渙 → 鼎
Hexagram 59: Dispersion → Hexagram 50: The Cauldron
Changing Lines
This transformation involves 3 changing lines (lines 3, 4, 5).
Line 3
六三 渙其躬。无悔。
Six in the third place means: He dissolves his self. No remorse.
Line 4
六四 渙其羣元吉。渙有丘。匪夷所思。
Six in the fourth place means: He dissolves his bond with his group. Supreme good fortune. Dispersion leads in turn to accumulation. This is something that ordinary men do not think of.
Line 5
九五 渙汗其大號。渙。王居无咎。
Nine in the fifth place means: His loud cries are as dissolving as sweat. Dissolution! A king abides without blame.
Trigram Changes
Yilin Verse
壘壘纍纍,如岐之室。畜一息十,古公始邑。
Piled layer upon layer, like the halls of Qi. Raising one to breed ten, the Ancient Duke founded his settlement.
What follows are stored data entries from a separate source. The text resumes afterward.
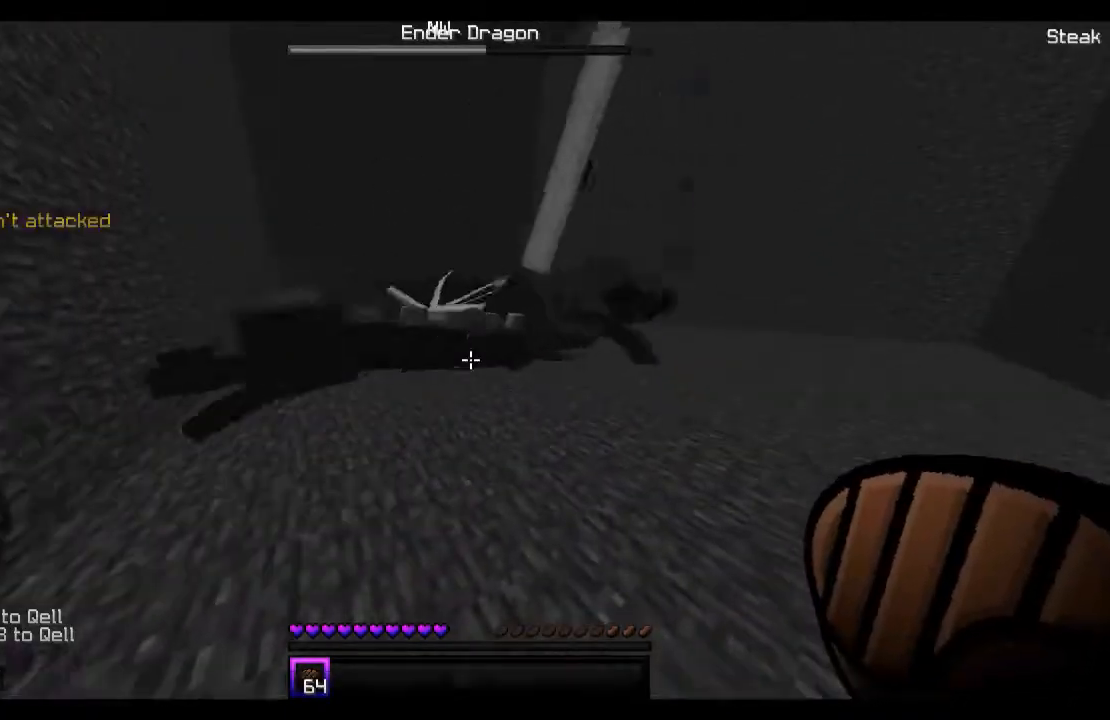
Gameplay with keyboard and mouse; each line is a JSON object with the keys and mouse buttons held at the frame after it. "events" lists presses ("down") and releases ("up") of "a", "d", "s", "space", "w", "mouse_left" and "mouse_right" between this image and that frame as [ms after this image, input, new state], when the widget could be followed in between. "mouse_left", "mouse_right" = the "left", "right" buttons of the "mouse" list. No other keys are recorded. Fast repeated clicks can show as one long hold. Mouse movement is not recorded.
{"keys": ["space", "w"], "mouse": ["left"], "events": [[133, "w", "down"], [167, "mouse_left", "down"], [233, "mouse_left", "up"], [267, "mouse_left", "down"], [333, "mouse_left", "up"], [433, "mouse_left", "down"], [433, "space", "down"]]}
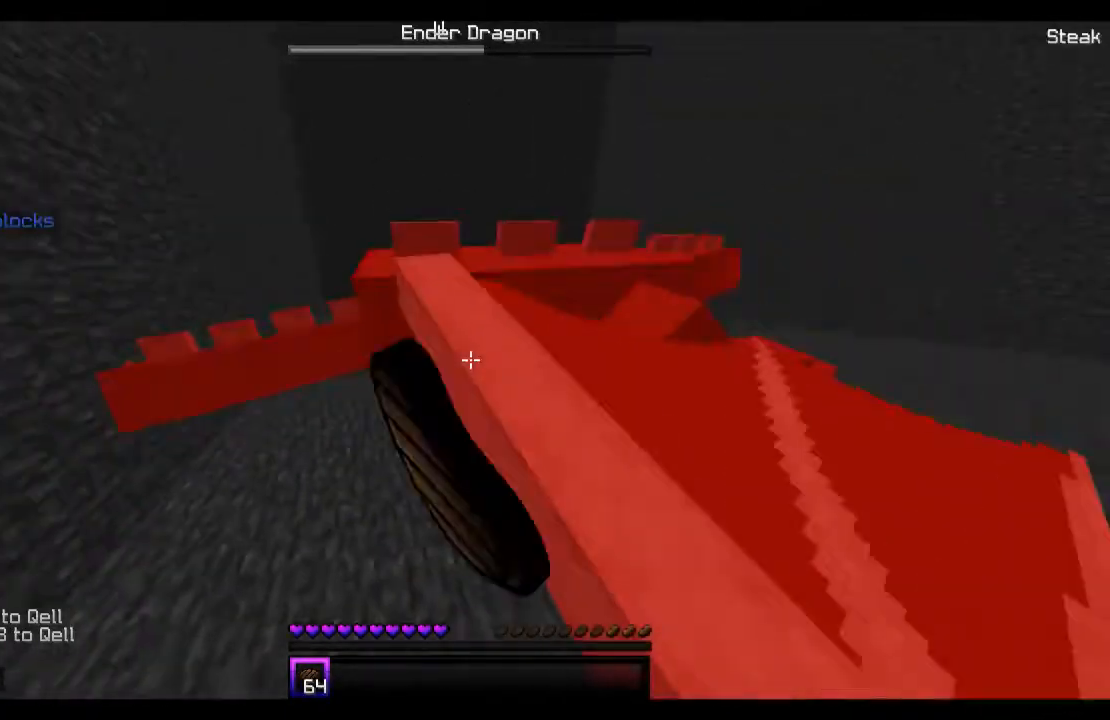
{"keys": ["space", "w"], "mouse": [], "events": [[33, "mouse_left", "up"], [67, "mouse_left", "down"], [167, "mouse_left", "up"], [233, "mouse_left", "down"], [233, "space", "up"], [333, "mouse_left", "up"], [367, "mouse_left", "down"], [433, "space", "down"], [467, "mouse_left", "up"]]}
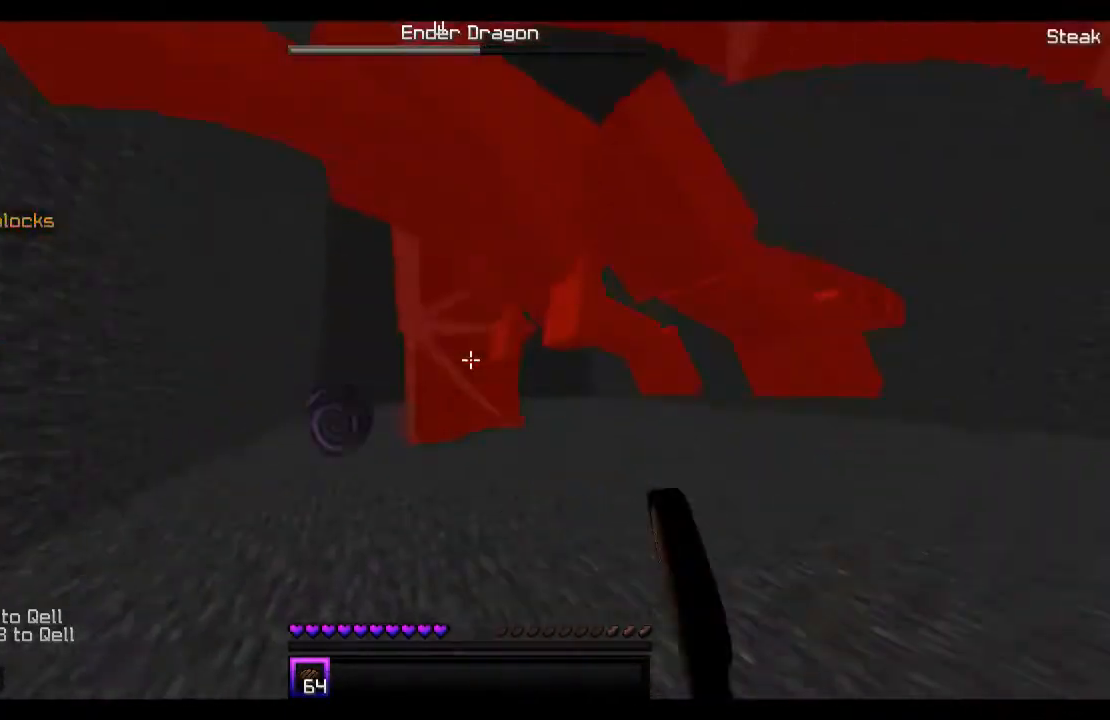
{"keys": ["w"], "mouse": ["left"], "events": [[33, "mouse_left", "down"], [67, "mouse_left", "up"], [167, "mouse_left", "down"], [233, "mouse_left", "up"], [267, "space", "up"], [333, "mouse_left", "down"], [367, "mouse_left", "up"], [467, "mouse_left", "down"]]}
— Jiao Yanshou, Yilin (Forest of Changes), 1st century BCE
Commentary
Wind over water scatters nomadic peoples, but here they gather into settlements. 'Heaps upon heaps, like the houses of Qi' — the Zhou ancestral homeland emerging from the wilderness. The verse invokes Duke Danfu, the Ancient Duke, who led the Zhou people from Bin to the foot of Mount Qi, where they built their first walled town. 'Nurturing one, it multiplied to ten' — a tiny clan proliferating into a great nation. Fire over wind creates the image of the Cauldron — the sacred vessel that refines raw ingredients into civilized sustenance. From Dispersion to the Cauldron, wandering tribes coalesce into an ordered civilization. The Ancient Duke's migration transformed dispersion itself into foundation: scattering from one place became settling in a better one.